Now, we focus our efforts on strengthening our companies’ ability to execute on their core product’s go-to-market plan:
- We spend more time upfront assessing founder experience in B2B sales and clarifying product SKUs.
- We help teams test market segmentation and identify which customer profiles would meaningfully benefit from financial services.
- We support founders in building sales playbooks that integrate financial services into the broader value proposition, rather than treating them as bolt-ons.
This shift has improved go-to-market strategies and reduced distractions that can derail growth. Now, we approach financial services as a strategic extension rather than a default next step.
Lesson 3: Data-driven decision making starts early.
but often the belief is that intuition and “vibes” can help sustain a company in its earliest years.
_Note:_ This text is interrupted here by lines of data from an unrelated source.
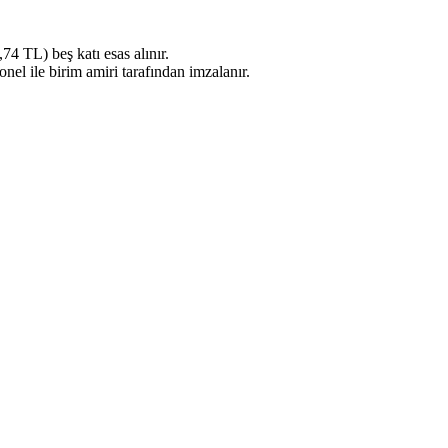
74 TL) beş katı esas alınır.
nel ile birim amiri tarafından imzalanır.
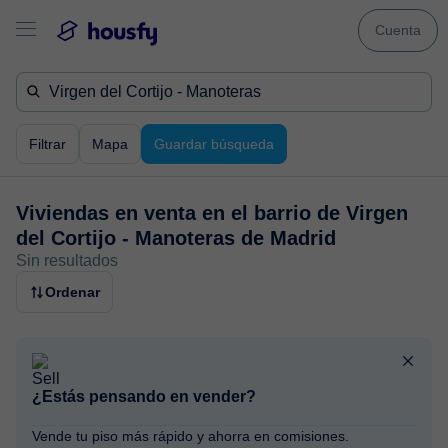
Cuenta
Filtrar
Mapa
Guardar búsqueda
Viviendas en venta en
el barrio de Virgen
del Cortijo - Manoteras de Madrid
Sin resultados
Ordenar
¿Estás pensando en vender?
Vende tu piso más rápido y ahorra en comisiones.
But we’ve consistently seen the companies that embed data-driven decision-making from day one outperform those that do not.
For example, we partnered with a neobank for migrant workers that had already proven its initial product-market fit but wanted to better leverage its customer data to inform product development and strengthen engagement. Over a month-long project, we worked with the leadership team to identify the metrics that drove customer behavior, designed dashboards to track those KPIs, and advised on product and process changes based on our findings.
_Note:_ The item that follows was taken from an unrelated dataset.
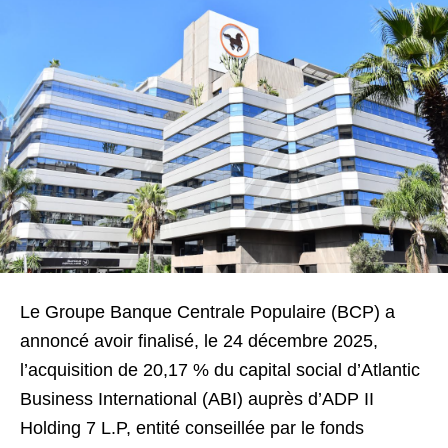
Le Groupe Banque Centrale Populaire (BCP) a
annoncé avoir finalisé, le 24 décembre 2025,
l’acquisition de 20,17 % du capital social d’Atlantic
Business International (ABI) auprès d’ADP II
Holding 7 L.P, entité conseillée par le fonds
The impact was immediate: The company gained clarity on which features resonated with customers, improved its onboarding and engagement strategies, and built a foundation for sustainable growth. As one company leader put it, “It’s been a great support to have Accion [Ventures] provide us with help in understanding customer behavior patterns, data crunching, and overall product feedback — definitely a must for any startup!”
The numbers reinforce the point:
- Nearly 73 percent of founders report improved operational efficiency post-engagement.
- 66 percent see a direct revenue impact within six months.
To ensure decisions are grounded in evidence rather than instinct, our due diligence probes for data proficiency, and we provide toolkits to help founders structure data-led operations early.
Why these lessons matter
Over the years, we believe these insights have made us better partners and investors. By challenging assumptions and adapting our approach, we’re helping founders build companies that are resilient, customer-centric, and ready to scale.
As we look ahead, these lessons will continue to guide how we source, diligence, and support companies. We’re doubling down on data-driven decision making, sharpening our frameworks for embedded finance readiness, and investing in tools that help founders align financial services with core product strategies.
Our primary mission is to help founders succeed in building inclusive financial systems that change lives. Capital and strategic support are the tools we use to help them.